Dalam ajaran Islam selain menggunakan jilbab dan khimar, pakaian muslimah juga harus memenuhi syarat-syarat yang telah ditentukan oleh hukum syara’. Syarat pakaian muslimah yang dikenakan oleh seorang muslimah yang sudah baligh dan berakal harus tetap dipenuhi agar mendapatk ridho dari Allah Ta’ala.

Syarat Pakaian Muslimah

Dibawah ini akan dijelaskan mengenai syarat pakaian muslimah. Jangan sampai ketika kita mengejar tampilan yang modis tetapi malah terjerumus pada penampilan yang tidak sesuai dengan ketentuan hukum syariat.

1. Menutup seluruh tubuh

Pakaian wanita muslimah harus menutup selurug tubuh.

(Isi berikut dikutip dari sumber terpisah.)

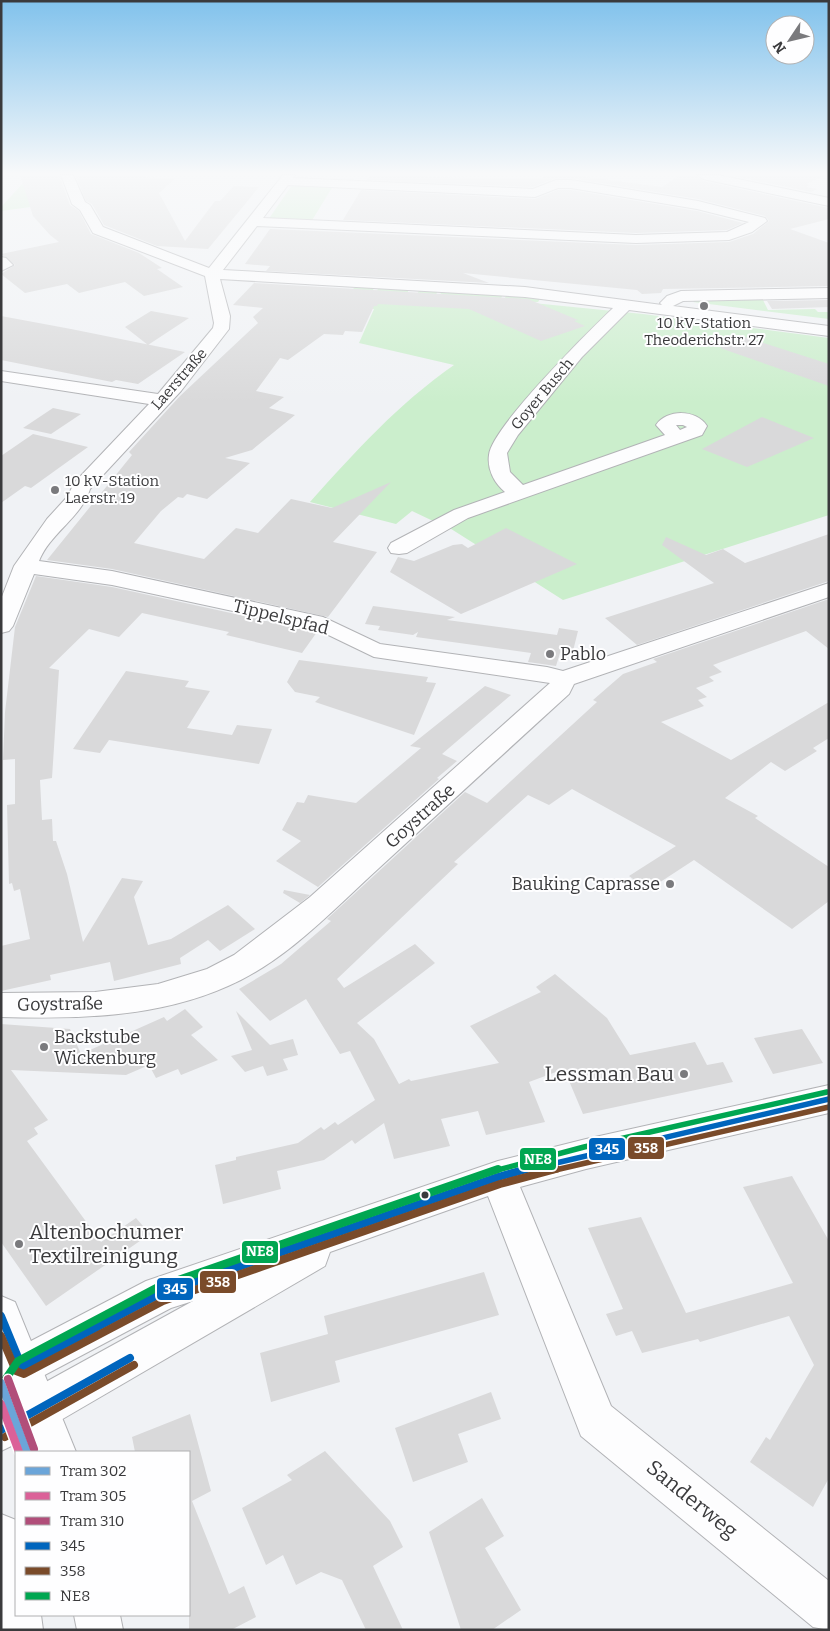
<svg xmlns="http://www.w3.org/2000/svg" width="830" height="1631" font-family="Bitter,serif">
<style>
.green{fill:#cbeecc}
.building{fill:#d9d9da}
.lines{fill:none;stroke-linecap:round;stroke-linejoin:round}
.minor-casing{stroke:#b2b3b6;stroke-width:2}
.major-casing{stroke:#b2b3b6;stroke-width:2}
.minor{fill:#fdfdfe;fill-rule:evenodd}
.major{fill:#fdfdfe;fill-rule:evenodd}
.bus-1-far1-casing{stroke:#fefeff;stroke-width:9}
.bus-1-casing{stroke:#fefeff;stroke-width:11}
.bus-2-far1-casing{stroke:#fefeff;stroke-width:9}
.bus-2-casing{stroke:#fefeff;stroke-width:11}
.bus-3-far1-casing{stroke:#fefeff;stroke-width:9}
.bus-3-casing{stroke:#fefeff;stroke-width:11}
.bus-1-far1{stroke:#0065bd;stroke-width:5.5}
.bus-1{stroke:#0065bd;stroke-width:8}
.bus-2-far1{stroke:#7a4b2a;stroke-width:5.5}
.bus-2{stroke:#7a4b2a;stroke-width:8}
.bus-3-far1{stroke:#00a651;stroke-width:5.5}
.bus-3{stroke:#00a651;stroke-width:8}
.tram-1-casing{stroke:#fefeff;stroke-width:11}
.tram-2-casing{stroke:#fefeff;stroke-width:11}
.tram-3-casing{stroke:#fefeff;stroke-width:11}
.tram-1{stroke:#6ba5d9;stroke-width:8}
.tram-2{stroke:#db6198;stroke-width:8}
.tram-3{stroke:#b14e7a;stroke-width:8}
.poi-dot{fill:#7a7a7d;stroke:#fefeff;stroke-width:2}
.bus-dot{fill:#3a3a3c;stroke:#fefeff;stroke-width:2}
.labels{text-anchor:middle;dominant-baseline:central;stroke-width:4;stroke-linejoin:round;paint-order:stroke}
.far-poi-label{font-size:15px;fill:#3a3a3c;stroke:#fefeff}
.far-street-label{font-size:15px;fill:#3a3a3c;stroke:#fefeff}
.street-label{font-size:18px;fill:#3a3a3c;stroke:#fefeff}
.poi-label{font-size:18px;fill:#3a3a3c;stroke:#fefeff;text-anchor:start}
.near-poi-label{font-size:21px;fill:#3a3a3c;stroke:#fefeff;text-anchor:end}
.near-street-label{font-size:21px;fill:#3a3a3c;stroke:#fefeff}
.line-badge{stroke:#fefeff;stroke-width:2}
.badge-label{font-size:14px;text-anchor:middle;font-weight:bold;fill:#fff}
</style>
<rect width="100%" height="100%" fill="#f0f2f5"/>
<path class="green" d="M 25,181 L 38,206 L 1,211 L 1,207 Z
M 292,185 L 333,186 L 311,222 L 268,220 Z
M 355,287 L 374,288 L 372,292 L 376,292 L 378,289 L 408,290 L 408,294 L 417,294 L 419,291 L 437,292 L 436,295 L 440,296 L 441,292 L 502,296 L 501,299 L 504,300 L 506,296 L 540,299 L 538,302 L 523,302 L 643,314 L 829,338 L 829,515 L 563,600 L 437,520 L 431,520 L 412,511 L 396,524 L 310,502 C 356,451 397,405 454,365 L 359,343 L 374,309 L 336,306 Z
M 696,299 L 763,300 L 768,310 L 815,309 L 818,312 L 829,312 L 829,319 L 693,302 Z"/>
<path class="building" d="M 20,175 L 59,175 L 70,205 L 79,211 L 91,234 L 139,253 L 162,268 L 157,269 L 183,287 L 144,296 L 125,282 L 79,293 L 67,284 L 25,293 L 1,274 L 15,265 L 1,254 L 59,242 L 50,235 L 33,216 Z
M 75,175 L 148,175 L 144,177 L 175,179 L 159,193 L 185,241 L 215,201 L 220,201 L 234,186 L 259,187 L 208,249 L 157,246 L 104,225 L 92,204 L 86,201 Z
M 371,175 L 514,179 L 542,178 L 546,175 L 572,175 L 662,187 L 680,175 L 684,175 L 696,176 L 703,181 L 829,208 L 829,219 L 790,229 L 829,243 L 829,286 L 663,289 L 661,293 L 642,294 L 637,290 L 463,273 L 489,283 L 266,271 L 270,266 L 245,264 L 270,229 L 636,245 L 729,242 L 753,234 L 769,221 L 765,216 L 698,199 L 571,178 L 555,178 L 533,187 L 367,180 Z
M 734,175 L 826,175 L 806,184 L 810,185 L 806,187 L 817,189 L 811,192 L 734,176 Z
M 361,190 L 535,199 L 558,190 L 571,190 L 697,211 L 743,223 L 727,230 L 636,233 L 343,220 Z
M 254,283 L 528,299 L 578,320 L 574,321 L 585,326 L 541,341 L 469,309 L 378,304 L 377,306 L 374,306 L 362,332 L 345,331 L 343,335 L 324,334 L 288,360 L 280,358 L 256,391 L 284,397 L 269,408 L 295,415 L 252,450 L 225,458 L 250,463 L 207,499 L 187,494 L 183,498 L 178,497 L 161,511 L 134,543 L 204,559 L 236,528 L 258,533 L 291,499 L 332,508 L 391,482 L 333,542 L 377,552 L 328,617 L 112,569 L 47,560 L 132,455 L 129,452 L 180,396 L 258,323 L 253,317 L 263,308 L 233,305 Z
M 829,300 L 829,307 L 772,309 L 767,301 Z
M 151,311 L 189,318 L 148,345 L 125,327 Z
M 1,316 L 71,329 L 185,352 L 138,384 L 116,380 L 112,382 L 1,360 Z
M 745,337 L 829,364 L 829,386 L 720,348 Z
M 53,408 L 81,414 L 51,434 L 23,428 Z
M 762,417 L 814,438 L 747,467 L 702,449 Z
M 33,434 L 88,447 L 31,488 L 25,486 L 1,503 L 1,456 Z
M 506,528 L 577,564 L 461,614 L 390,572 L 398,557 L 414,561 L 453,545 L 462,544 L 468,548 Z
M 829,534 L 829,581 L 637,645 L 605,618 L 714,583 L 662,545 L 666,537 L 706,555 L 723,549 L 745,563 Z
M 36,576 L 112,587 L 317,632 L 302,653 L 226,635 L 229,632 L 142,613 L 119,637 L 89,629 L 49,668 L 59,670 L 52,778 L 40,780 L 42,820 L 52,819 L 53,841 L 56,841 L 67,874 L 83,942 L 122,878 L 143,881 L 134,897 L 148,945 L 171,939 L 228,905 L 255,929 L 220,951 L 208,940 L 180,958 L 181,964 L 114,981 L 110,962 L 50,975 L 51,980 L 1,991 L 1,946 L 30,939 L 20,889 L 14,891 L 12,883 L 9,884 L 7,805 L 15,804 L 15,759 L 3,760 L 5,712 L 15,627 Z
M 829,599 L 829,649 L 806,631 L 713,665 L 722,672 L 709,677 L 714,681 L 696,688 L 707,697 L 698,700 L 704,706 L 661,722 L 731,760 L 829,702 L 829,738 L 813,748 L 817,751 L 785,771 L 771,762 L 725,798 L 758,816 L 755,818 L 829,867 L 829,901 L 792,929 L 694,860 L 648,890 L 629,876 L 676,846 L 572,789 L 549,805 L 528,795 L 454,862 L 458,864 L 337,979 L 344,988 L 415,944 L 435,963 L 357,1023 L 374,1039 L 399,1084 L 409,1079 L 411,1081 L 499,1063 L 470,1026 L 541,992 L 536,987 L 555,974 L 607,1018 L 630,1055 L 695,1042 L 707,1065 L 723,1062 L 733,1082 L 583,1114 L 564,1069 L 529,1082 L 545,1122 L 486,1135 L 478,1111 L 441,1119 L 450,1146 L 394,1159 L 384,1123 L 355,1144 L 352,1140 L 324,1160 L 277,1171 L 281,1189 L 223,1204 L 215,1165 L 236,1160 L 236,1157 L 298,1143 L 321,1127 L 324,1130 L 335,1122 L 338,1125 L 375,1100 L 350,1051 L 340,1054 L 306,999 L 270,1021 L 239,989 L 281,964 L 331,921 L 327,919 L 465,792 L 487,803 L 597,702 L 593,700 L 623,674 L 657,662 L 653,659 Z
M 373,606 L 455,617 L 447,620 L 557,635 L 559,628 L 578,631 L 572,655 L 560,653 L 556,666 L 528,662 L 531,653 L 416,637 L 418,632 L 413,635 L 378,630 L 380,626 L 365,624 Z
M 299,660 L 428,677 L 426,682 L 436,683 L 414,735 L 315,702 L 320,697 L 295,692 L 287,682 Z
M 126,671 L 189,681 L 185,687 L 210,691 L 187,728 L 232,735 L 237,725 L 272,729 L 259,764 L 109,740 L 100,753 L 73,749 Z
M 485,686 L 511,695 L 442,754 L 457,761 L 437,778 L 439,779 L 318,887 L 276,861 L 301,841 L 282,830 L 297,802 L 304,803 L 308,795 L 356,803 L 421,748 L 410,746 Z
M 284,890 L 310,895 L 300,903 L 283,893 Z
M 185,1009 L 203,1027 L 191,1035 L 218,1060 L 181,1075 L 178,1069 L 156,1078 L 149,1065 L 126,1075 L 11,1070 L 48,1120 L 34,1128 L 38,1134 L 27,1141 L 101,1242 L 136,1218 L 150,1234 L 46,1306 L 1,1242 L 1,1024 L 70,1029 L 81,1054 L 164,1017 L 167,1021 Z
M 236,1011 L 270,1045 L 293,1039 L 298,1055 L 283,1059 L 288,1070 L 267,1076 L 263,1066 L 245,1072 L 231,1056 L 252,1050 Z
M 802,1029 L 823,1063 L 773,1074 L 754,1038 Z
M 792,1176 L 829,1241 L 829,1478 L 813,1507 L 750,1462 L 766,1437 L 770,1440 L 814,1365 L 789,1316 L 700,1342 L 698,1339 L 642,1353 L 632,1331 L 616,1336 L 606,1314 L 623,1309 L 588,1228 L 641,1217 L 686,1313 L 793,1283 L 743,1187 Z
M 484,1272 L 499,1315 L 335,1361 L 340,1382 L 271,1402 L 260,1353 L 328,1334 L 324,1316 Z
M 491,1392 L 501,1419 L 458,1434 L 468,1462 L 413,1482 L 395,1428 Z
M 190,1414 L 211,1491 L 192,1501 L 229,1594 L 244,1586 L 256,1617 L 231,1630 L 189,1630 L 189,1452 L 135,1452 L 132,1437 Z
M 325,1451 L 390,1521 L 403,1547 L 373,1566 L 403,1630 L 366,1630 L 342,1580 L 321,1572 L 296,1585 L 283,1555 L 266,1565 L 242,1508 L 292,1480 L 287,1475 Z
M 482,1498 L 504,1536 L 485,1548 L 521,1610 L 492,1630 L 461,1630 L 429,1532 Z"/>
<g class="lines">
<defs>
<path id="minor" d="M 61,175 L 73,175 L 85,202 L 90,205 L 103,227 L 209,268 L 283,175 L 295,175 L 293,178 L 533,189 L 556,180 L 571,180 L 698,201 L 765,218 L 767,221 L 752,232 L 729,240 L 636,243 L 257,226 L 223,270 L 525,287 L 662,305 L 660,303 L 667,296 L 681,291 L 829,288 L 829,298 L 683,301 L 673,306 L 829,326 L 829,336 L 629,310 L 582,357 L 518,435 L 507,453 L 510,472 L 523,485 L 665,435 L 656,425 C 667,409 696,409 707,426 L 702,435 L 468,518 L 407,553 L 399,554 L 391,553 L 388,548 L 391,543 L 454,510 L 505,492 C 494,483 487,469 489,455 C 491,428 590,330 613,308 L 525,297 L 220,279 L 230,316 L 229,329 L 181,391 L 90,489 C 82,517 50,533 39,561 L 112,571 L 323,617 L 380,644 L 547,667 L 563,671 L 829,583 L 829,597 L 574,684 L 569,694 C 505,752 442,810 379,868 C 333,910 286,961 228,986 C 156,1018 78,1019 1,1017 L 1,993 L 95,992 L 158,984 L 207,969 L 234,955 L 310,897 L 550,683 L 374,657 L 316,629 L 112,585 L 34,574 L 13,626 L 9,631 L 1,633 L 1,599 L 14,566 L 47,519 L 68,496 L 74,483 L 149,404 L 1,381 L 1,371 L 158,394 L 213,328 L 214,323 L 205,276 L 93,233 L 80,210 L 72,204 ZM 288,185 L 535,197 L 558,188 L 571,188 L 697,209 L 749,222 L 727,232 L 636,235 L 263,218 ZM 676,425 L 683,425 L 687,427 L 680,430 Z
M 697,175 L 718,175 L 829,198 L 829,206 L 703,179 Z
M 1,257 L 6,258 L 13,265 L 1,271 Z
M 829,1085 L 829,1113 L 586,1169 L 520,1187 L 611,1406 L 829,1581 L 829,1630 L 813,1627 L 581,1436 L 488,1196 L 330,1252 L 325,1266 L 54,1424 L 39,1430 L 24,1424 L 18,1409 L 24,1394 L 193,1301 L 171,1308 L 22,1387 L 8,1381 L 2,1367 L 8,1353 L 146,1281 L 498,1161 L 586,1139 Z"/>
<path id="major" d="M 1,1296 L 15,1302 L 76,1452 L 34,1452 L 28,1438 L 1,1451 Z
M 1,1514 L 16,1520 L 16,1615 L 41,1615 L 43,1630 L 1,1630 Z
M 74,1615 L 120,1615 L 123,1630 L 77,1630 Z"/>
</defs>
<use href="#minor" class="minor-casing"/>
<use href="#major" class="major-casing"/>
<use href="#minor" class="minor"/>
<use href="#major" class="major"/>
<defs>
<path id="bus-1-far1" d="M 522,1171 L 829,1099"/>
<path id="bus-1" d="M 1,1316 L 22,1367 L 160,1294 L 498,1177 L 527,1169
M 1,1430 L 130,1358"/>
<path id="bus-2-far1" d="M 551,1171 L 829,1107"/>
<path id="bus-2" d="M 1,1336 L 16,1371 L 24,1374 L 163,1301 L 500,1184 L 556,1169
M 5,1437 L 134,1365"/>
<path id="bus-3-far1" d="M 494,1171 L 584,1147 L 827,1092"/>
<path id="bus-3" d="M 1,1386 L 18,1361 L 158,1287 L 498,1169"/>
</defs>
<use href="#bus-1-far1" class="bus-1-far1-casing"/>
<use href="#bus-1" class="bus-1-casing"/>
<use href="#bus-2-far1" class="bus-2-far1-casing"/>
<use href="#bus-2" class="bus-2-casing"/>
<use href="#bus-3-far1" class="bus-3-far1-casing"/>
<use href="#bus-3" class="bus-3-casing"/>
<use href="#bus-1-far1" class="bus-1-far1"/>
<use href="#bus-1" class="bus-1"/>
<use href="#bus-2-far1" class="bus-2-far1"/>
<use href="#bus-2" class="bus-2"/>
<use href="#bus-3-far1" class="bus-3-far1"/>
<use href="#bus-3" class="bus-3"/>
<defs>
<path id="tram-1" d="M 1,1383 L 27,1452"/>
<path id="tram-2" d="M 1,1404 L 19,1452"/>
<path id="tram-3" d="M 8,1379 L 34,1449"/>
</defs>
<use href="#tram-1" class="tram-1-casing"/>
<use href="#tram-2" class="tram-2-casing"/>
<use href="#tram-3" class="tram-3-casing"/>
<use href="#tram-1" class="tram-1"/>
<use href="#tram-2" class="tram-2"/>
<use href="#tram-3" class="tram-3"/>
</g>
<linearGradient id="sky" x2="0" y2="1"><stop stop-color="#81c2ec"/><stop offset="0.43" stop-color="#f8f9fa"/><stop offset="1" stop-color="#f8f9fa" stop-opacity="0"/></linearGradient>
<rect width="830" height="403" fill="url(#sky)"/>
<g class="poi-dot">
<circle cx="704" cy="306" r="5"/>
<circle cx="55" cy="490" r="5"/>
<circle cx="550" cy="654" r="5"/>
<circle cx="670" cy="884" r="5"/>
<circle cx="44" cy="1047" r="5"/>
<circle cx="684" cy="1074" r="5"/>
<circle cx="19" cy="1244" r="5"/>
</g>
<circle class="bus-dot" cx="425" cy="1195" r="4.5"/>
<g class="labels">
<g class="far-poi-label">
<text x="704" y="323">10 kV-Station<tspan x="704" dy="17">Theoderichstr. 27</tspan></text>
<text x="65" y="481" text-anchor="start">10 kV-Station<tspan x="65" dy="17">Laerstr. 19</tspan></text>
</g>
<g class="far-street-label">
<text transform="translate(179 379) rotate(-49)">Laerstraße</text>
<text transform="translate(542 394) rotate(-50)">Goyer Busch</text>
</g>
<g class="street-label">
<text transform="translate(281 617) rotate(14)">Tippelspfad</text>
<text transform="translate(420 816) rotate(-42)">Goystraße</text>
<text transform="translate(60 1004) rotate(-1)">Goystraße</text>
</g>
<g class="poi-label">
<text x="560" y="654">Pablo</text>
<text x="660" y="884" text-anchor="end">Bauking Caprasse</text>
<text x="54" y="1037">Backstube<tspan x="54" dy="21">Wickenburg</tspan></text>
</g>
<g class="near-poi-label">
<text x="674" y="1074">Lessman Bau</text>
<text x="29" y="1232" text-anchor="start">Altenbochumer<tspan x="29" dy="24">Textilreinigung</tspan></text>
</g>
<g class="near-street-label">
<text transform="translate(692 1499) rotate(39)">Sanderweg</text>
</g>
</g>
<g class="line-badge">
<rect x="627" y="1136" width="38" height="24" rx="5" fill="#7a4b2a"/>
<rect x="588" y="1137" width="38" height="24" rx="5" fill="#0065bd"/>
<rect x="519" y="1147" width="38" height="24" rx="5" fill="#00a651"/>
<rect x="241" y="1240" width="38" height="24" rx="5" fill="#00a651"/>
<rect x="199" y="1270" width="38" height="24" rx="5" fill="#7a4b2a"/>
<rect x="156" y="1277" width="38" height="24" rx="5" fill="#0065bd"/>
</g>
<g class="badge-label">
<text x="646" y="1153">358</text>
<text x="607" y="1154">345</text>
<text x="538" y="1164">NE8</text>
<text x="260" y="1256">NE8</text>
<text x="218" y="1287">358</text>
<text x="175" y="1294">345</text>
</g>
<rect width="830" height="1631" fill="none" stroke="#3a3a3c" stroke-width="5"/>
<rect x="15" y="1451" width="175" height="165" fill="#fefeff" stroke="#b0b0b1"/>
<rect x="25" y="1467" width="25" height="8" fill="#6ba5d9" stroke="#b0b0b1"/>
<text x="60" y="1476" font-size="15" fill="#3a3a3c">Tram 302</text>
<rect x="25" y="1492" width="25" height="8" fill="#db6198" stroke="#b0b0b1"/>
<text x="60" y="1501" font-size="15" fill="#3a3a3c">Tram 305</text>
<rect x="25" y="1517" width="25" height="8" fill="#b14e7a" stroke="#b0b0b1"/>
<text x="60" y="1526" font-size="15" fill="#3a3a3c">Tram 310</text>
<rect x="25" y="1542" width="25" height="8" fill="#0065bd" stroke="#b0b0b1"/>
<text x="60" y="1551" font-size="15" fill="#3a3a3c">345</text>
<rect x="25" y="1567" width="25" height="8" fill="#7a4b2a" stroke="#b0b0b1"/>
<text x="60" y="1576" font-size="15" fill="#3a3a3c">358</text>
<rect x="25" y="1592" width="25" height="8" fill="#00a651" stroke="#b0b0b1"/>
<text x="60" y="1601" font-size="15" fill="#3a3a3c">NE8</text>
<g transform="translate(790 40) rotate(235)"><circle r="24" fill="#fefeff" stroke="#b0b0b1"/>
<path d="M0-4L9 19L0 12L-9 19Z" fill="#7a7a7d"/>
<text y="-8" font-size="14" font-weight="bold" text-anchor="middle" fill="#3a3a3c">N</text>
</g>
</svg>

Pakaian muslimah terdiri atas dua bagian utama yaitu Jilbab dan Khimar selain ada pakaian bagian dalam yang menutupinya. Bagian pertama adalah jibab yang menutupi dan membalut seluruh tubuh.
يَا أَيُّهَا النَّبِيُّ قُلْ لِأَزْوَاجِكَ وَبَنَاتِكَ وَنِسَاءِ الْمُؤْمِنِينَ يُدْنِينَ عَلَيْهِنَّ مِنْ جَلَابِيبِهِنَّ ۚ ذَٰلِكَ أَدْنَىٰ أَنْ يُعْرَفْنَ فَلَا يُؤْذَيْنَ ۗ وَكَانَ اللَّهُ غَفُورًا رَحِيمًا

Wahai Nabi, katakanlah kepada isteri-isterimu, anak-anak perempuanmu dan isteri-isteri orang Mukmin, “Hendaklah mereka mengulurkan jilbabnya ke seluruh tubuh mereka !” Yang demikian itu supaya mereka lebih mudah untuk dikenal, karena itu mereka tidak di ganggu. dan Allâh adalah Maha Pengampun lagi Maha Penyayang. (QS al-Ahzâb :59)

Syarat Pakaian Muslimah
Pakaian muslimah adalah pakaian taqwa yang memperlihatkan kesederhanaan. Sumber Unsplash

Sedangkan bagian kedua adalah kerudung atau khimar, yaitu kain lebar yang dijadikan penutup kepala yang terjulur panjang sampai menutup dada.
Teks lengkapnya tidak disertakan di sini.